Today I did not feel that way. I felt sad, tired and lazy. My home needed cleaning but not just one room, the entire home. I was overwhelmed but I chose a space and got going. I cleaned my closet with bitterness and resentment. When I finished the job, I still felt horrible. Slow and steady does not win the race, I told myself. Slow and steady cleans one room leaving much more too clean.
I sat down in defeat and opened up Facebook on my iPhone. Facebook is a place I go to escape but I have done a great job at making it a motivational space. I follow a lot of people and blogs that inspire me. Today I came across this post by Lissa Rankin, M.D. Author of Mind Over Medicine:
Imagine if you replaced every "I should" with "I choose." Instead of "I should work out/ eat better/ lose weight/ spend more time with the kids/ complete this work task/ volunteer for this charity/ do the dishes," you can shift it to "I choose to work out/ eat better, etc. Or you can choose not to do those things. When you are in choice, the energy of your intention completely shifts. "Shoulds" are loaded with judgment, projection, and negative energy. Being in choice allows you to discern what is in alignment with your spirit versus what you only feel you should do because of the expectations of others.
What "should" do you choose to do today? What "should" do you choose to release?
This really struck me because the entire morning and all of yesterday (I’m sad to admit) I have been telling myself I should do this, I should do that. I sat there in my moment of defeat and realized I was choosing not to do anything. I was choosing to feel miserable. And I realized I wasn’t taking care of myself.
This week’s lesson with The Gifts of Imperfection E-Course is about letting go of perfectionism and exercising self-compassion. It dawned on me, this is it. This is the time to do the work, when I’m feeling like crap-o-la. This is when I need to put my learning into drive. I made a choice and I chose to forgive myself. I accepted that I’m not going to feel great and positive every day and that’s ok. And then I asked myself, What can I do to feel better?

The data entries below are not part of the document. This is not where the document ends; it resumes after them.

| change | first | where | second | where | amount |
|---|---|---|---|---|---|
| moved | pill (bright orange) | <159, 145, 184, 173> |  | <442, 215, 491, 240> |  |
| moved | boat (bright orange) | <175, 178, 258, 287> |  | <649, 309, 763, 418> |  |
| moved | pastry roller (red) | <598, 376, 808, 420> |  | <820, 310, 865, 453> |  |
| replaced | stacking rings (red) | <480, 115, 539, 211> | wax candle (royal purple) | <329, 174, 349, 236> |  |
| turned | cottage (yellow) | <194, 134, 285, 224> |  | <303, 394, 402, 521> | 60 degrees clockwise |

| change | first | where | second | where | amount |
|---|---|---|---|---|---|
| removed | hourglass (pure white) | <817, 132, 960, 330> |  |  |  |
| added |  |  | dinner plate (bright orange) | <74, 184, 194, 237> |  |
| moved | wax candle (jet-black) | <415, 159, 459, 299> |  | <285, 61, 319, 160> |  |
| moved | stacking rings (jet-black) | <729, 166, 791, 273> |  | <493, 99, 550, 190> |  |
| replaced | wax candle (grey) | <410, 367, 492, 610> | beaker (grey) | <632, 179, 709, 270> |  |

My answer was, take a shower, get dressed and get ready for the day. Usually, I just throw on some clothes in the morning but after I take the girls to school, back into my pj’s I go.
I took a shower, washed away all the negative energy and envisioned light and positivity raining over me and exuding from my being. I got dressed, put on some make-up and felt ready to go. My entire attitude changed. I made the choice to take care of myself and gave myself permission to clean at my slow but steady rate.

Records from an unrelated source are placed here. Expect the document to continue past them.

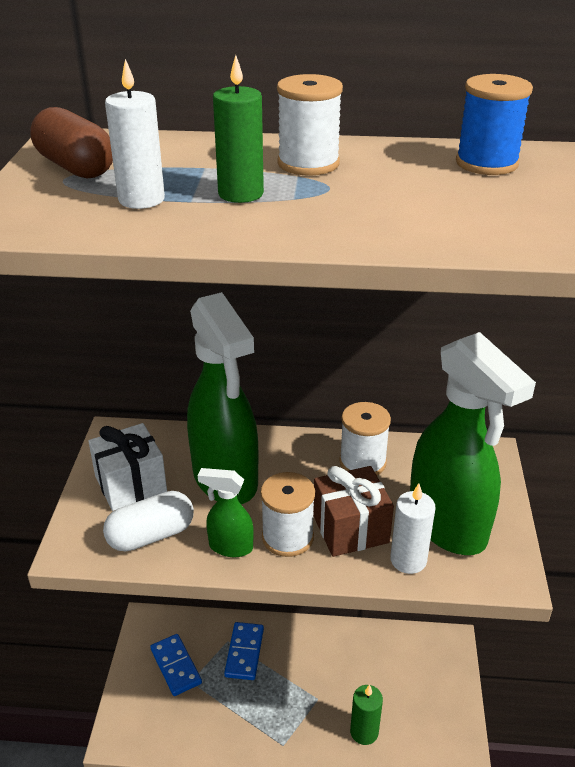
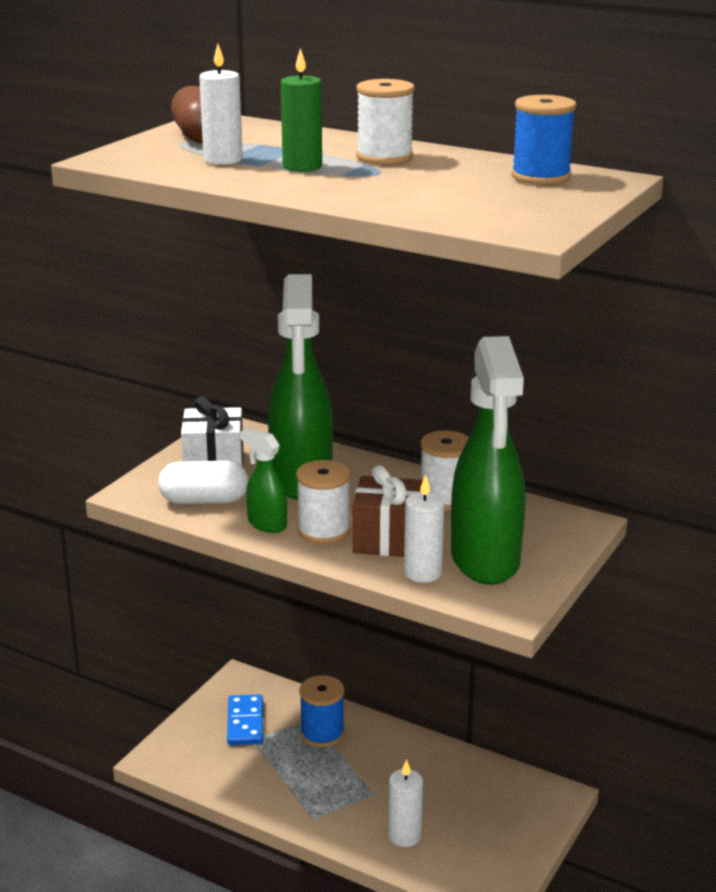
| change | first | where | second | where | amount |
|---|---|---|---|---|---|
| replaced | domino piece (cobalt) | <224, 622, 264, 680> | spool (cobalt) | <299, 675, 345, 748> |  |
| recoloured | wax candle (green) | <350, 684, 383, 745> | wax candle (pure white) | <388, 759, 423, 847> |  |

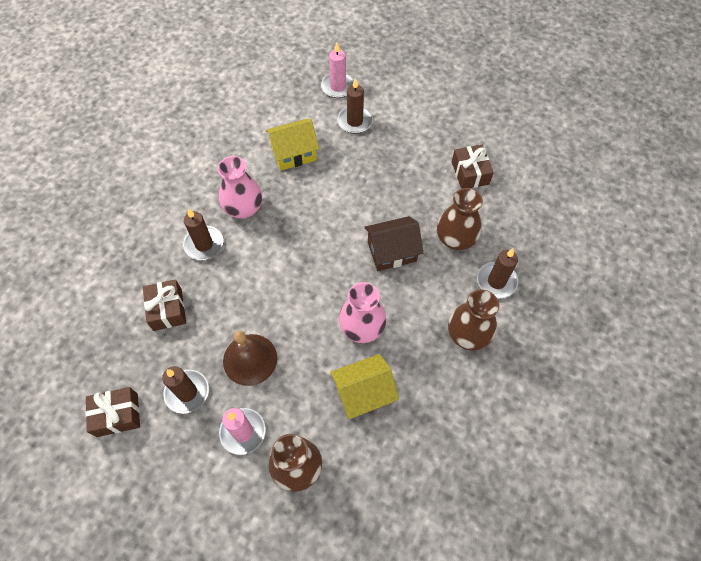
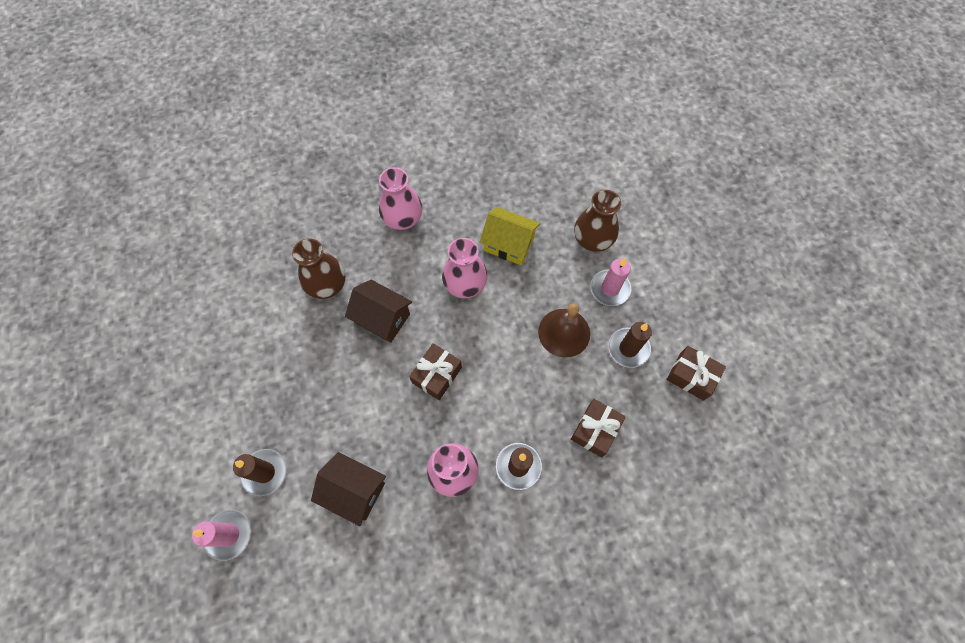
| change | first | where | second | where | amount |
|---|---|---|---|---|---|
| removed | wax candle (dark brown) | <477, 249, 518, 298> |  |  |  |
| moved | gift (dark brown) | <452, 145, 494, 189> |  | <409, 343, 462, 400> |  |
| recoloured | cottage (yellow) | <265, 119, 319, 170> | cottage (dark brown) | <311, 452, 386, 526> |  |
| recoloured | flower vase (dark brown) | <448, 290, 499, 350> | flower vase (pink) | <379, 167, 422, 230> |  |

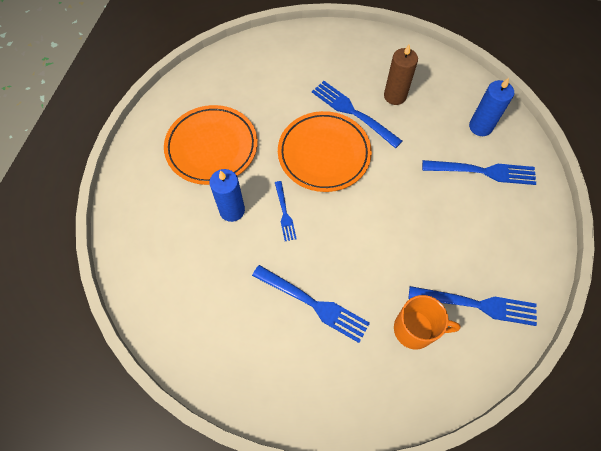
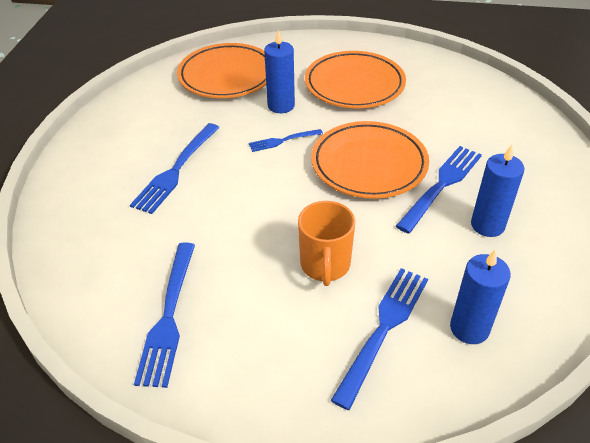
| change | first | where | second | where | amount |
|---|---|---|---|---|---|
| added |  |  | dinner plate (bright orange) | <177, 43, 266, 98> |  |
| moved | tea mug (bright orange) | <394, 295, 461, 349> |  | <298, 201, 355, 286> |  |
| recoloured | wax candle (dark brown) | <384, 44, 418, 105> | wax candle (cobalt) | <471, 145, 525, 237> |  |
| turned | table fork (cobalt) | <422, 160, 536, 185> |  | <330, 268, 428, 410> | 150 degrees counterclockwise |

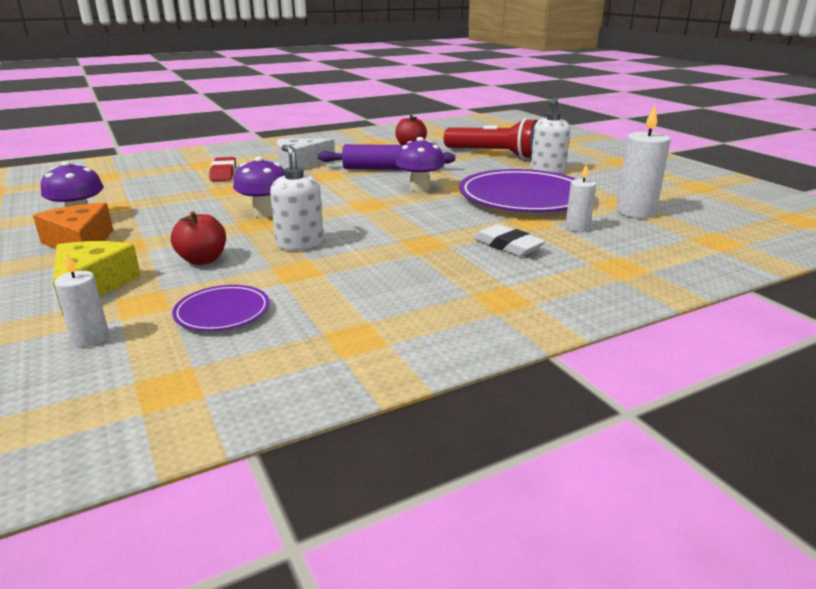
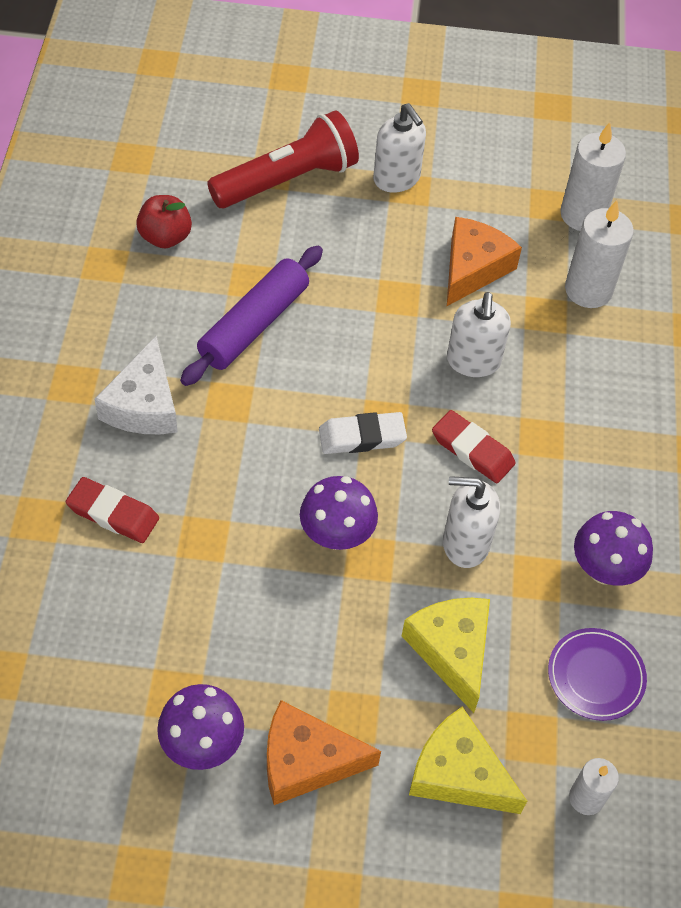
| change | first | where | second | where | amount |
|---|---|---|---|---|---|
| added |  |  | gum eraser (red) | <432, 410, 516, 483> |  |
| added |  |  | pump bottle (pure white) | <447, 292, 511, 377> |  |
| moved | mushroom (royal purple) | <395, 137, 445, 192> |  | <574, 511, 653, 586> |  |
| moved | gum eraser (pure white) | <474, 224, 546, 256> |  | <319, 412, 407, 454> |  |
| replaced | toy apple (red) | <171, 211, 226, 265> | cheese (yellow) | <402, 598, 490, 713> |  |
| replaced | dinner plate (royal purple) | <459, 169, 576, 212> | cheese (bright orange) | <447, 217, 522, 306> |  |
| resized | wax candle (pure white) | <565, 165, 596, 232> |  | <565, 200, 634, 308> | x1.72 |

I felt great the rest of the day. I gave myself the care I needed and in turn I was a lot more loving and patient toward my family. The air felt lighter, life felt easier and I still hadn’t cleaned my entire home.
I’ve realized while writing this post that I have perfectionist tendencies when it comes to cleaning the house. “Perfectionism is a self-destructive and addictive belief system that fuels this primary thought: If I look perfect, live perfectly, and do everything perfectly, I can avoid or minimize the painful feelings of shame, judgment, and blame.” Brene Brown.
I think a lot about what other people might think. I don’t want to be judged because something’s out of place or there’s a spider web in the corner of the ceiling. I don’t want people to think I’m dirty or (gasp) lazy. My home is never going to be perfectly clean. I have two little ones, a dog and a husband to clean up after. Sometimes Mama gets tired and burnt out.
One of the exercises we had to do for the E-course was to write loving whispers to pictures of ourselves.
Here are my whispers for today:
"Its ok Mama, you deserve some rest and some self-love. Take your time. Take care of yourself. I forgive you and I love you."
Peace and Love,
What would you whisper to yourself?
Is there something you need to forgive yourself for?
What scenarios spark your inner perfectionist?